Virginia became the latest state to decriminalize marijuana, after Democratic Gov. Ralph Northam signed a sweeping criminal justice legislative package into law on Sunday.
The legislation will decriminalize simple possession of pot and create a $25 civil penalty It will also seal the records of convictions and prohibit employers from inquiring about past convictions.
“Every Virginian deserves access to a fair and equitable criminal justice system,” said Northam in a statement. “These bills combat mass incarceration, increase support for returning citizens, and ensure that those who have paid their debt to society have a meaningful second chance. I thank the General Assembly for working with us to build a more just and inclusive Commonwealth.”
The bills are the culmination of a vision that Northam outlined back in January, when he offered up a criminal justice reform package that included marijuana decriminalization. The legislation passed Virginia’s general assembly last month.

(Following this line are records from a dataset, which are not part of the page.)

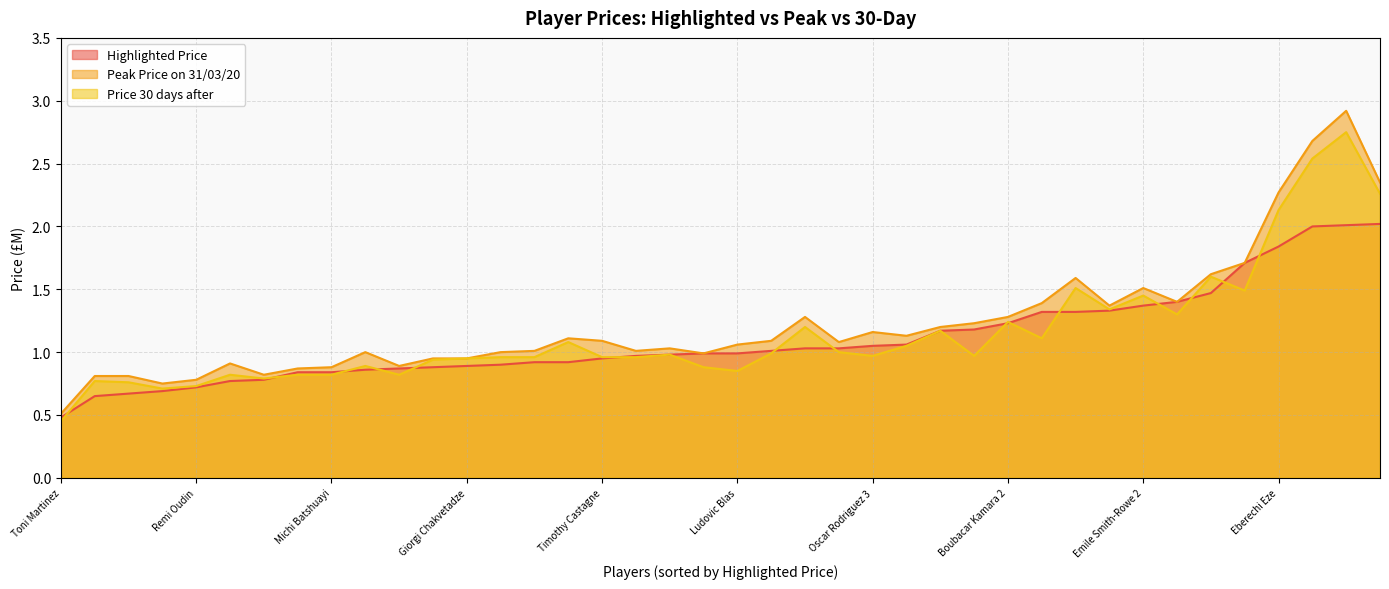

How many lines are shown in the chart?

3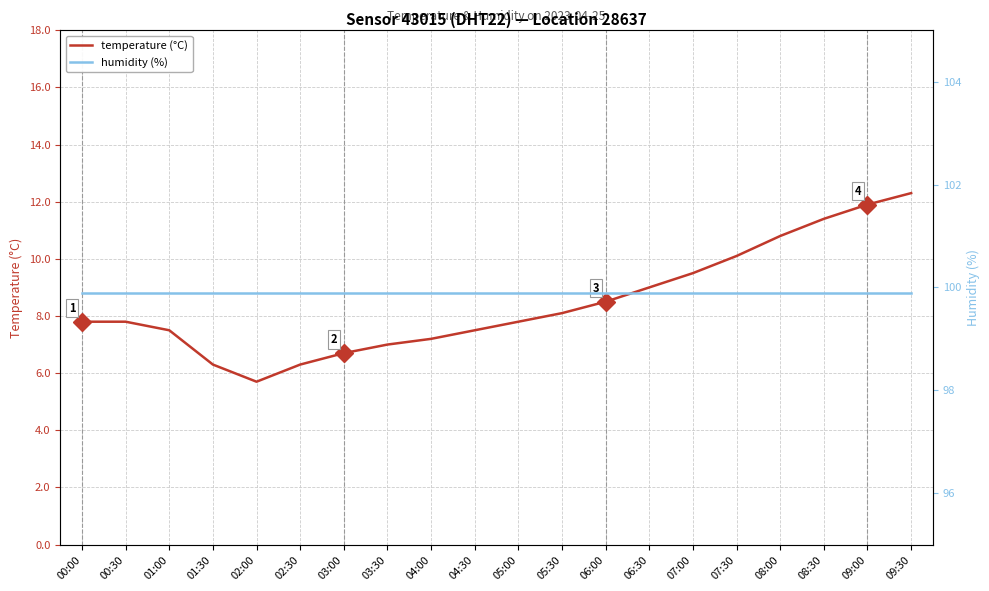

The temperature (°C) series shows 3.3 at 03:00. True or false?

False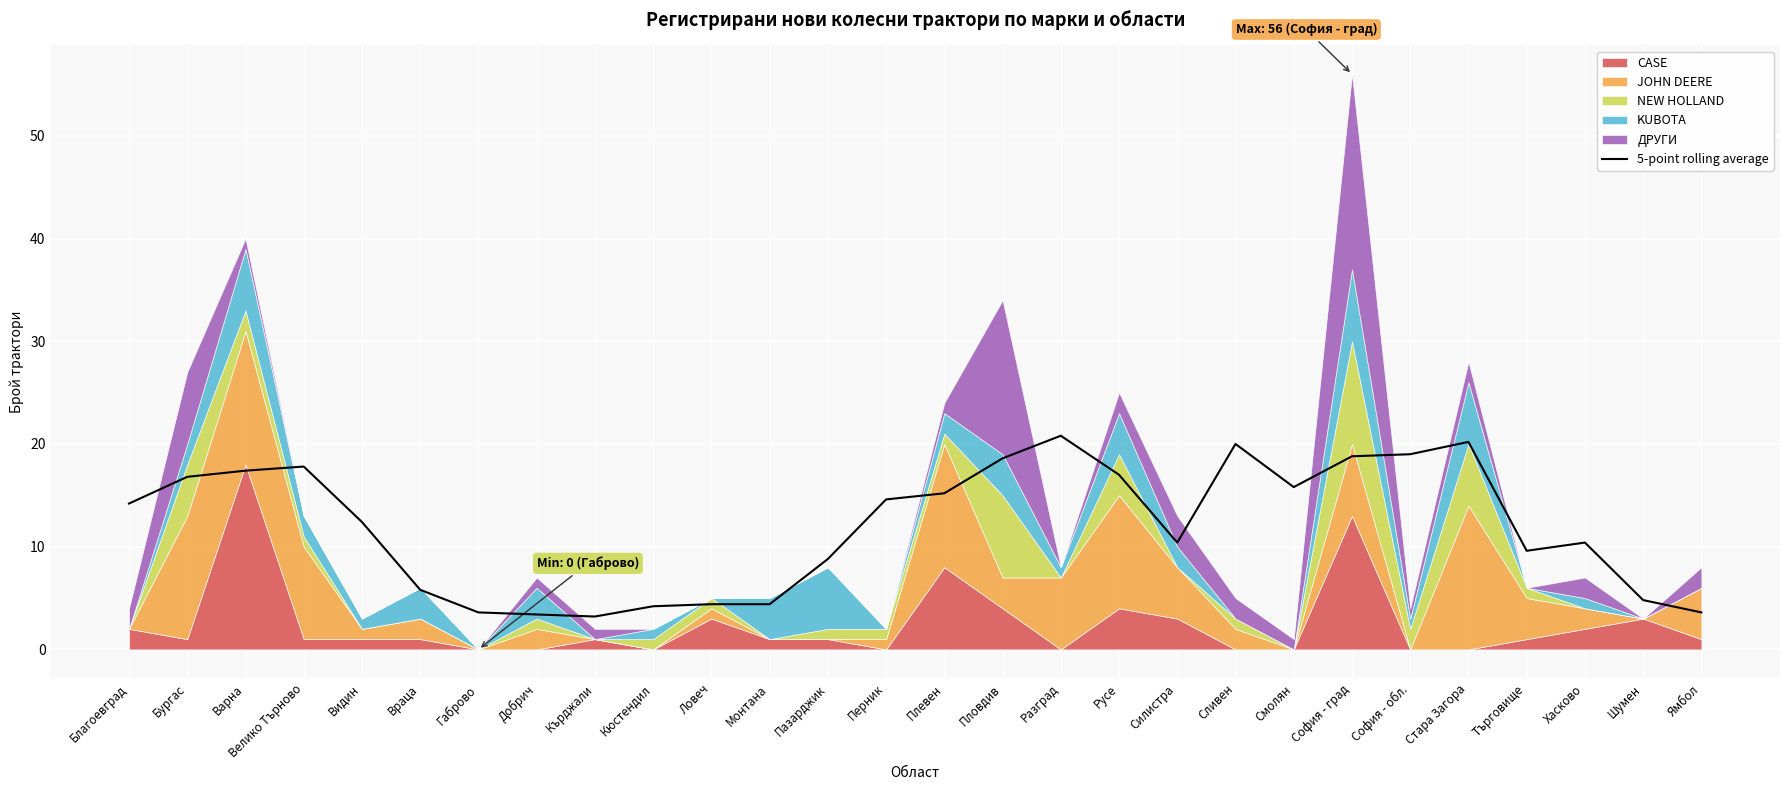

True or false: the data shows 5.6 at Добрич.

False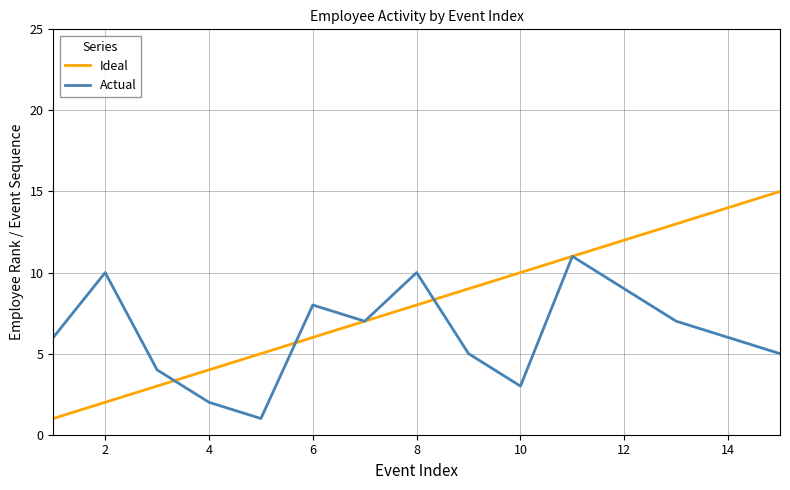

Which series has the largest total across all categories?

Ideal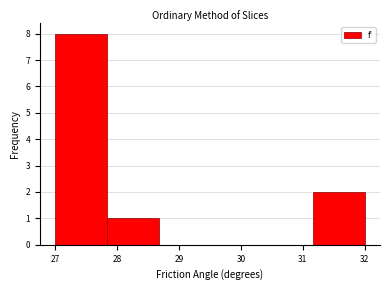

Over which range of the x-axis is the bar tallest?

27.0 to 27.8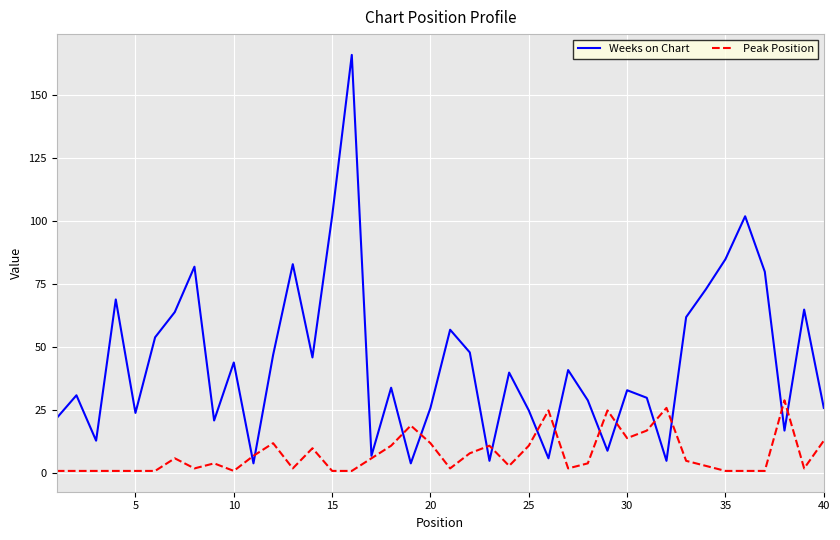

What is the minimum value for Weeks on Chart?

4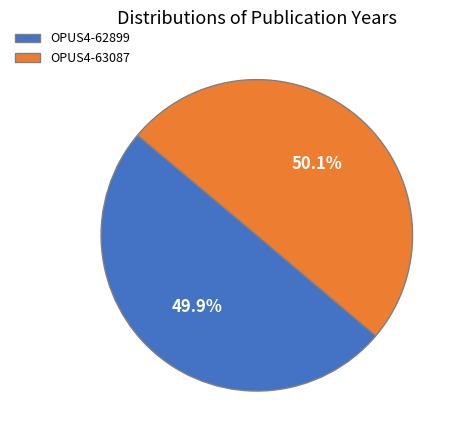

Is it true that OPUS4-62899 is 36% of the pie?

False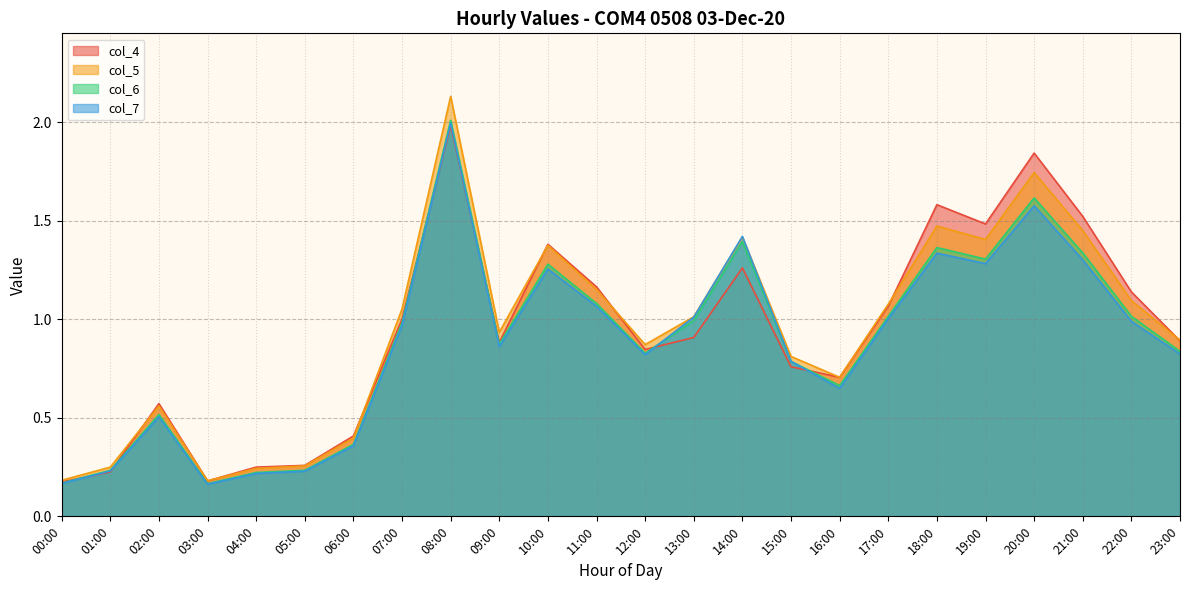

What is the difference between the second highest and second lowest values in the col_5 series?

1.6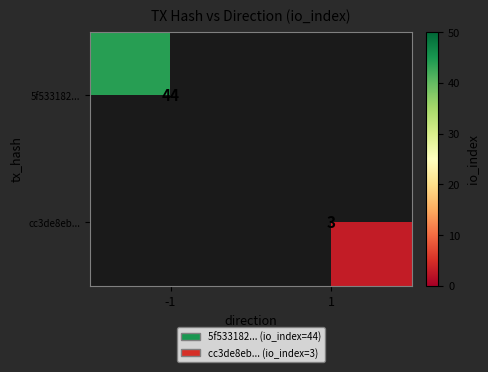

The value of cc3de8eb... at 1 is 3. True or false?

True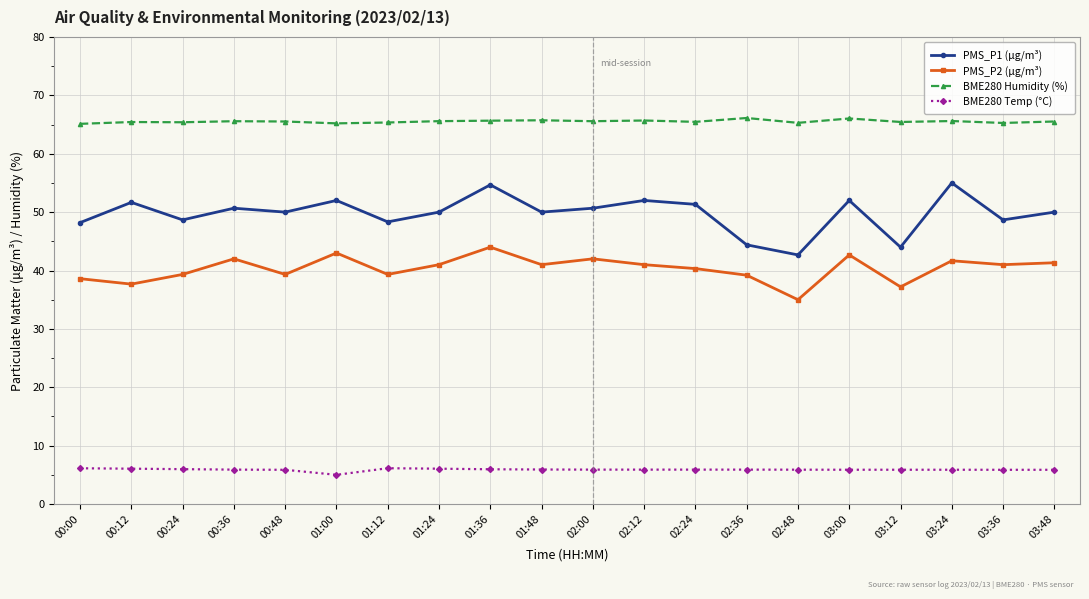

List the series in order of their overall mean, lowest first.

BME280 Temp (°C), PMS_P2 (µg/m³), PMS_P1 (µg/m³), BME280 Humidity (%)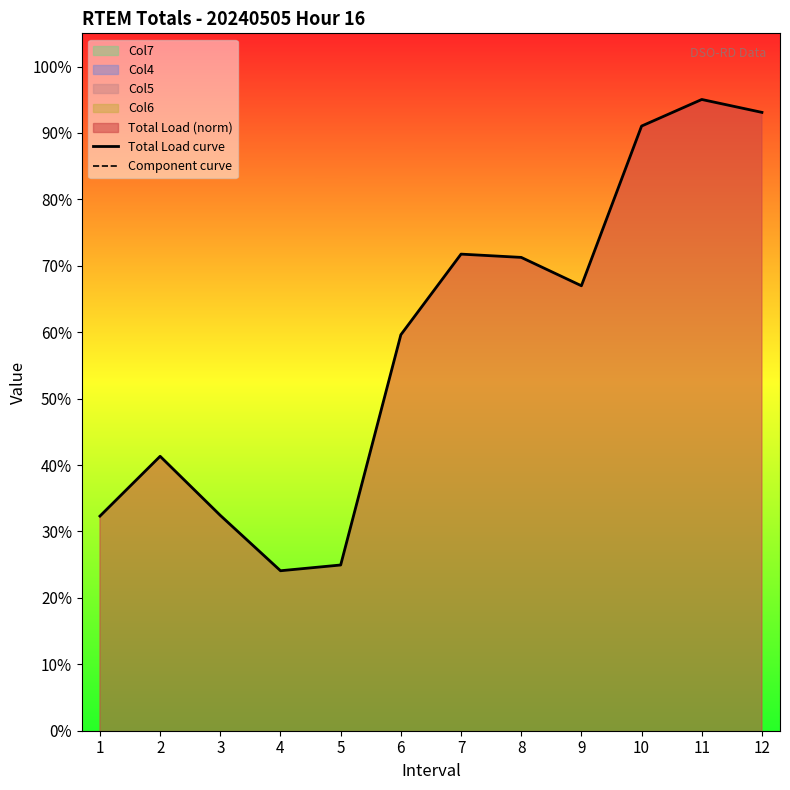

True or false: Component curve and Total Load curve intersect in this chart.

False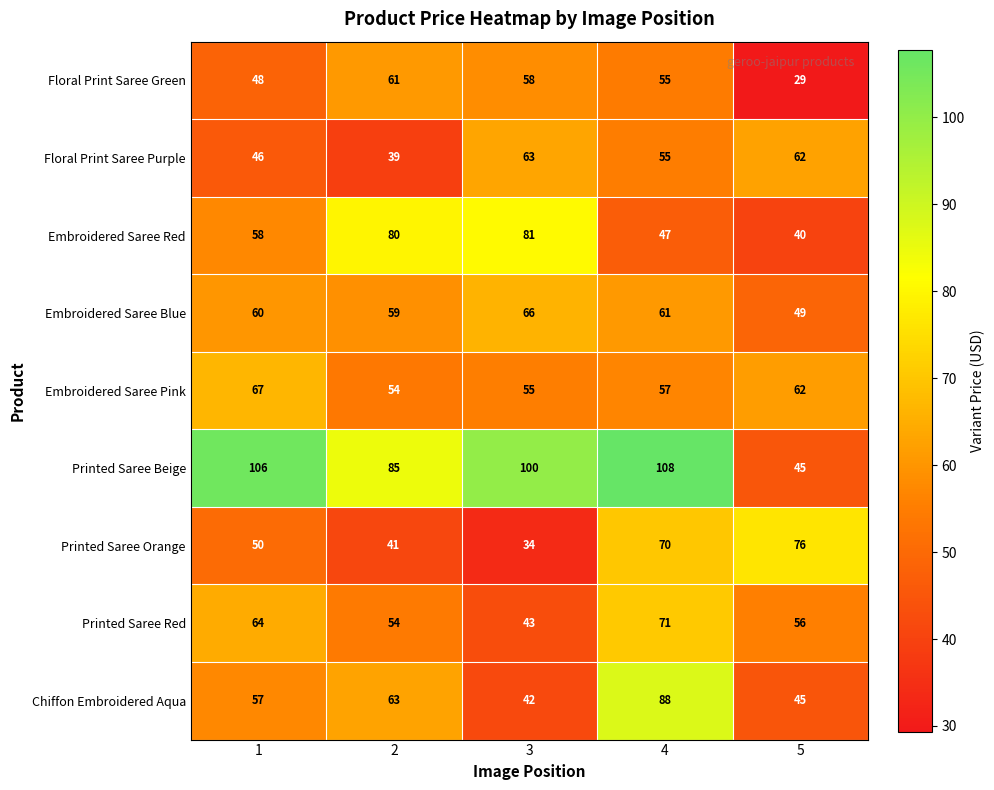

How many categories are shown in the chart?

5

Northam has, notably, stopped short of endorsing outright legalization of marijuana, but the legislation he signed on Sunday does include the creation of a work group to study the impact of legalization of marijuana. The group has until November 30, 2021 to prepare a report for Northam.
By then, the Commonwealth will be preparing to welcome a new governor. It could be Mark Herring, Virginia’s Democratic attorney general who said he will mount a gubernatorial bid next year.
Herring announced his support for marijuana legalization in a tweet back in October. In the tweet, he cited the poll he mentioned at the summit on Wednesday. The poll, conducted by the University of Mary Washington, found that 61 percent of Virginians support legalization marijuana for recreational use—up from 39 percent when the school polled the same question only two years ago.
“Virginians know we can do better. It’s time to move toward legal, regulated adult use,” Herring wrote in the tweet.
In December, Herring hosted a day-long summit in the capital city of Richmond, where he made his case for joining the more than dozen states and cities that have lifted pot prohibition.